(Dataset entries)
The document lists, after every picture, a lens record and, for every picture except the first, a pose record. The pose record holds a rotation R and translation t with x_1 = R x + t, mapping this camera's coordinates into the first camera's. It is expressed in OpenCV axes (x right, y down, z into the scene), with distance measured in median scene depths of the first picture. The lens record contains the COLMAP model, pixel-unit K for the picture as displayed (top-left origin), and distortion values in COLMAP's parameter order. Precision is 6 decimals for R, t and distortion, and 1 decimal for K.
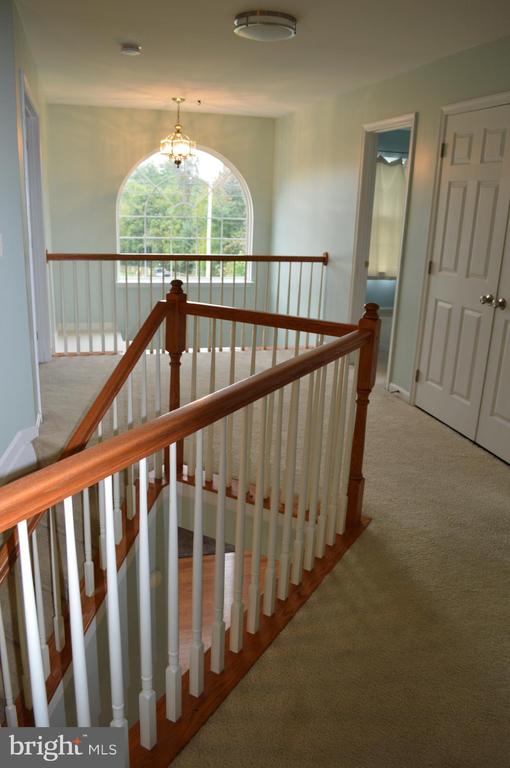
lens RADIAL K [[618.9, 0, 255.9], [0, 618.9, 385.0], [0, 0, 1]] dist [-0.072608, 0.002436]
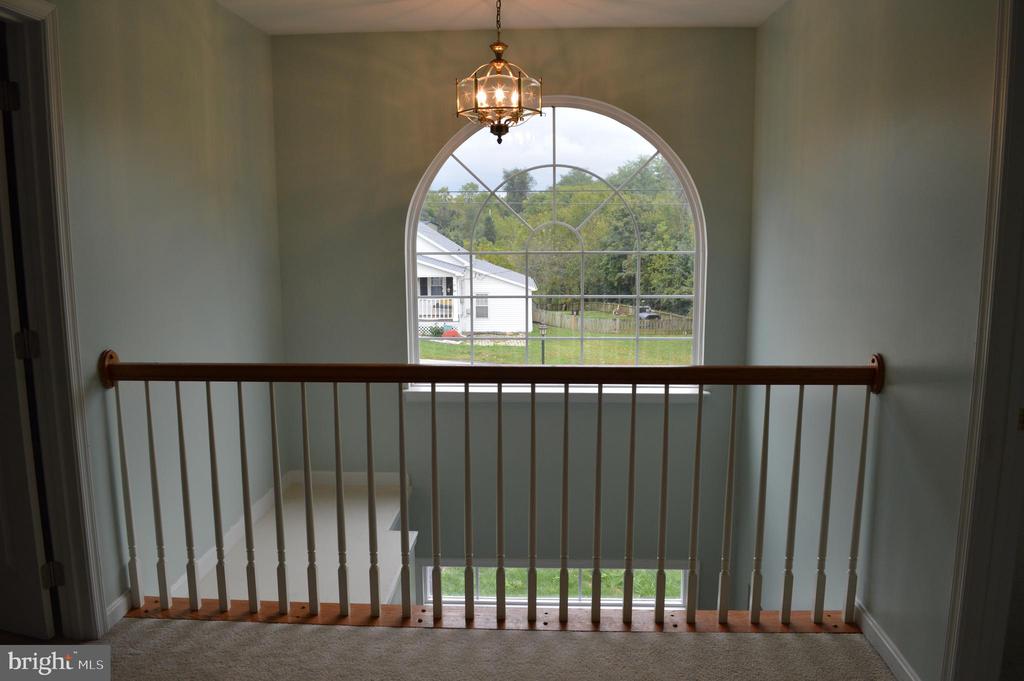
lens RADIAL K [[825.2, 0, 509.5], [0, 825.2, 347.8], [0, 0, 1]] dist [-0.072608, 0.002436]
pose [[0.946467, 0.010983, -0.322613, 0.057515], [-0.053015, 0.991139, -0.121789, -0.134828], [0.318417, 0.132372, 0.938663, 0.452161]]
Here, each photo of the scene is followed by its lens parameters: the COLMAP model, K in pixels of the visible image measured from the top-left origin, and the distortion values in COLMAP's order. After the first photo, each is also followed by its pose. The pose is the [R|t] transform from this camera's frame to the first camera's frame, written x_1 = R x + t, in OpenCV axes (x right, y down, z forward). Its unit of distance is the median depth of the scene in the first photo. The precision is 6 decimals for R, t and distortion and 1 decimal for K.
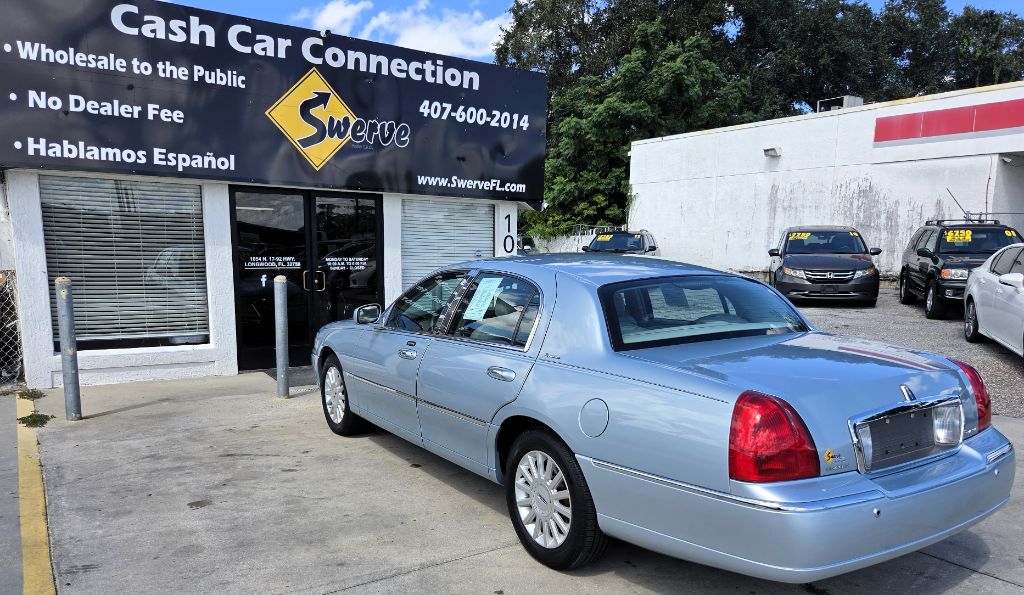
lens RADIAL K [[724.6, 0, 514.4], [0, 724.6, 358.4], [0, 0, 1]] dist [0.058509, -0.047534]
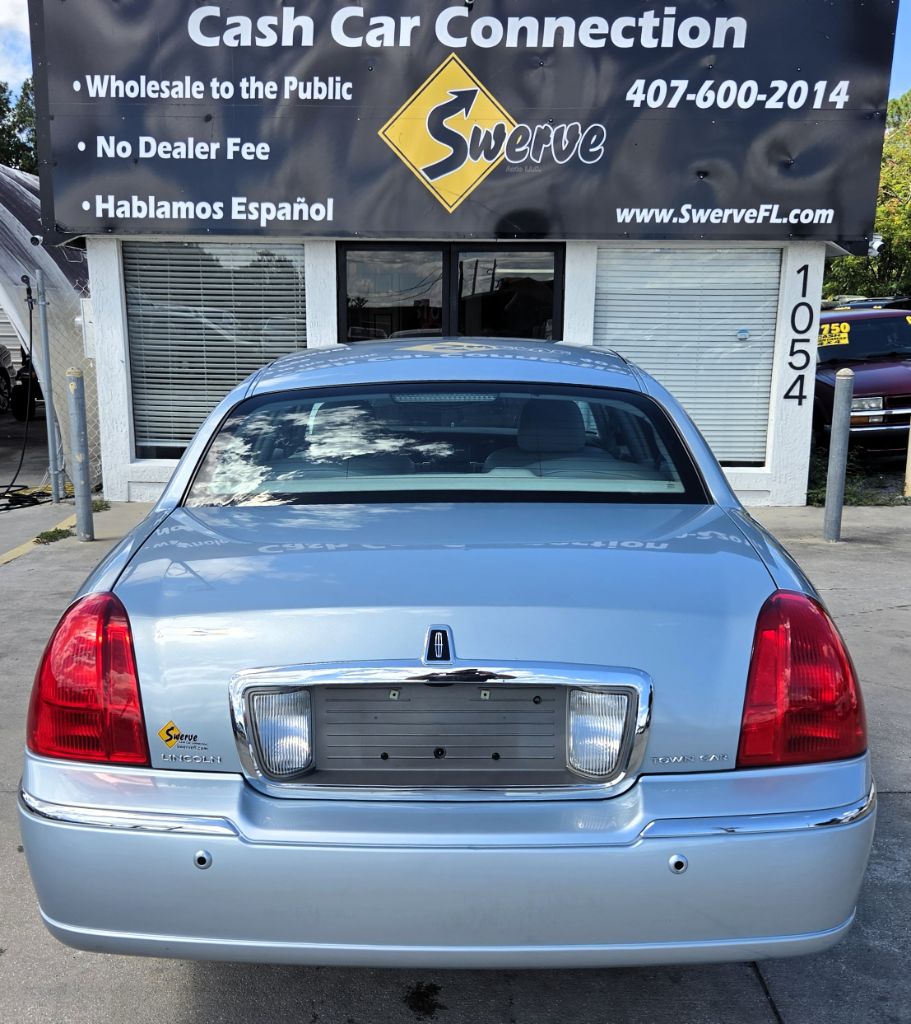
lens RADIAL K [[1122.8, 0, 431.9], [0, 1122.8, 567.6], [0, 0, 1]] dist [0.041088, 0.000000]
pose [[0.821699, 0.116407, -0.557907, 0.329095], [-0.080553, 0.992813, 0.088509, -0.023401], [0.564201, -0.027786, 0.825170, 0.126318]]
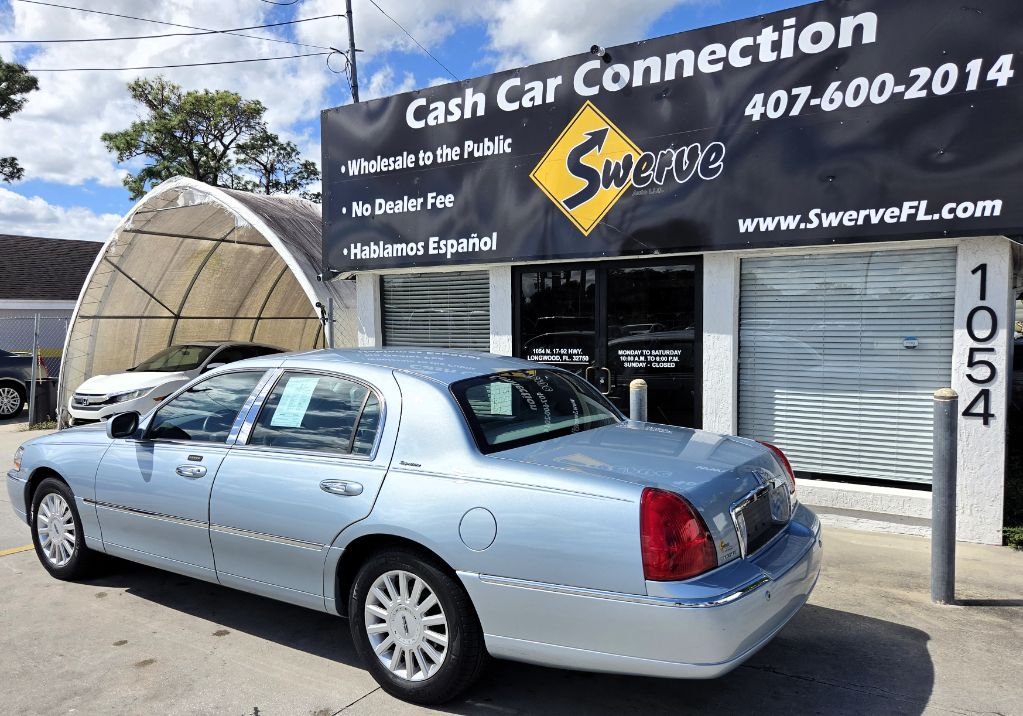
lens RADIAL K [[800.2, 0, 465.1], [0, 800.2, 378.2], [0, 0, 1]] dist [0.058132, -0.044265]
pose [[0.368225, 0.050257, -0.928377, 0.451367], [-0.122414, 0.992466, 0.005173, -0.100849], [0.921642, 0.111742, 0.371603, 0.592533]]
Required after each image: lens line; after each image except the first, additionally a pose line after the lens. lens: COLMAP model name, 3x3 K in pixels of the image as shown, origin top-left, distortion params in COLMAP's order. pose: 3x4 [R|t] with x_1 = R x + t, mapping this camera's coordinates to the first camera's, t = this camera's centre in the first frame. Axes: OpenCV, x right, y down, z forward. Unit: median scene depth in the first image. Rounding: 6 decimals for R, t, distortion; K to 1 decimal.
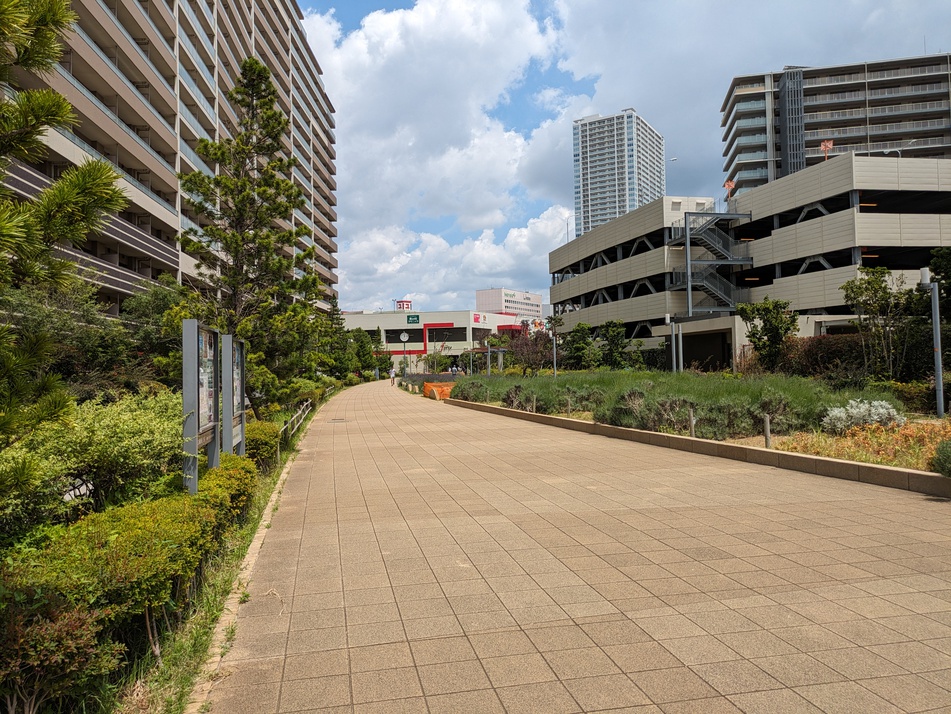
lens RADIAL K [[726.6, 0, 475.5], [0, 726.6, 357.0], [0, 0, 1]] dist [-0.004265, -0.005604]
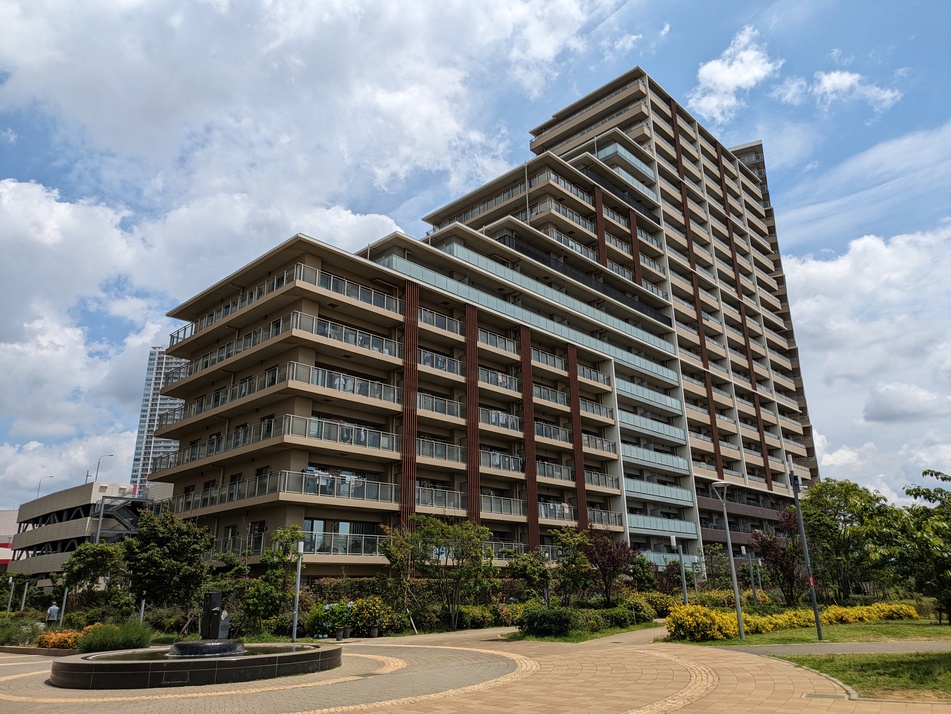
lens RADIAL K [[726.6, 0, 475.5], [0, 726.6, 357.0], [0, 0, 1]] dist [-0.004265, -0.005604]
pose [[0.841669, 0.188615, 0.505982, 0.112676], [-0.020068, 0.947293, -0.319740, -0.009948], [-0.539621, 0.258961, 0.801092, -0.581169]]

▶ _TASK TO COMPLETE_: The job here is to write out the records exactly, pictures excluded.

▶ _OUTPUT FOR THIS TASK_:
The document lists, after every picture, a lens record and, for every picture except the first, a pose record. The pose record holds a rotation R and translation t with x_1 = R x + t, mapping this camera's coordinates into the first camera's. It is expressed in OpenCV axes (x right, y down, z into the scene), with distance measured in median scene depths of the first picture. The lens record contains the COLMAP model, pixel-unit K for the picture as displayed (top-left origin), and distortion values in COLMAP's parameter order. Precision is 6 decimals for R, t and distortion, and 1 decimal for K.
lens RADIAL K [[618.9, 0, 255.9], [0, 618.9, 385.0], [0, 0, 1]] dist [-0.072608, 0.002436]
lens RADIAL K [[825.2, 0, 509.5], [0, 825.2, 347.8], [0, 0, 1]] dist [-0.072608, 0.002436]
pose [[0.946467, 0.010983, -0.322613, 0.057515], [-0.053015, 0.991139, -0.121789, -0.134828], [0.318417, 0.132372, 0.938663, 0.452161]]
Here, each photo of the scene is followed by its lens parameters: the COLMAP model, K in pixels of the visible image measured from the top-left origin, and the distortion values in COLMAP's order. After the first photo, each is also followed by its pose. The pose is the [R|t] transform from this camera's frame to the first camera's frame, written x_1 = R x + t, in OpenCV axes (x right, y down, z forward). Its unit of distance is the median depth of the scene in the first photo. The precision is 6 decimals for R, t and distortion and 1 decimal for K.
lens RADIAL K [[724.6, 0, 514.4], [0, 724.6, 358.4], [0, 0, 1]] dist [0.058509, -0.047534]
lens RADIAL K [[1122.8, 0, 431.9], [0, 1122.8, 567.6], [0, 0, 1]] dist [0.041088, 0.000000]
pose [[0.821699, 0.116407, -0.557907, 0.329095], [-0.080553, 0.992813, 0.088509, -0.023401], [0.564201, -0.027786, 0.825170, 0.126318]]
lens RADIAL K [[800.2, 0, 465.1], [0, 800.2, 378.2], [0, 0, 1]] dist [0.058132, -0.044265]
pose [[0.368225, 0.050257, -0.928377, 0.451367], [-0.122414, 0.992466, 0.005173, -0.100849], [0.921642, 0.111742, 0.371603, 0.592533]]
Required after each image: lens line; after each image except the first, additionally a pose line after the lens. lens: COLMAP model name, 3x3 K in pixels of the image as shown, origin top-left, distortion params in COLMAP's order. pose: 3x4 [R|t] with x_1 = R x + t, mapping this camera's coordinates to the first camera's, t = this camera's centre in the first frame. Axes: OpenCV, x right, y down, z forward. Unit: median scene depth in the first image. Rounding: 6 decimals for R, t, distortion; K to 1 decimal.
lens RADIAL K [[726.6, 0, 475.5], [0, 726.6, 357.0], [0, 0, 1]] dist [-0.004265, -0.005604]
lens RADIAL K [[726.6, 0, 475.5], [0, 726.6, 357.0], [0, 0, 1]] dist [-0.004265, -0.005604]
pose [[0.841669, 0.188615, 0.505982, 0.112676], [-0.020068, 0.947293, -0.319740, -0.009948], [-0.539621, 0.258961, 0.801092, -0.581169]]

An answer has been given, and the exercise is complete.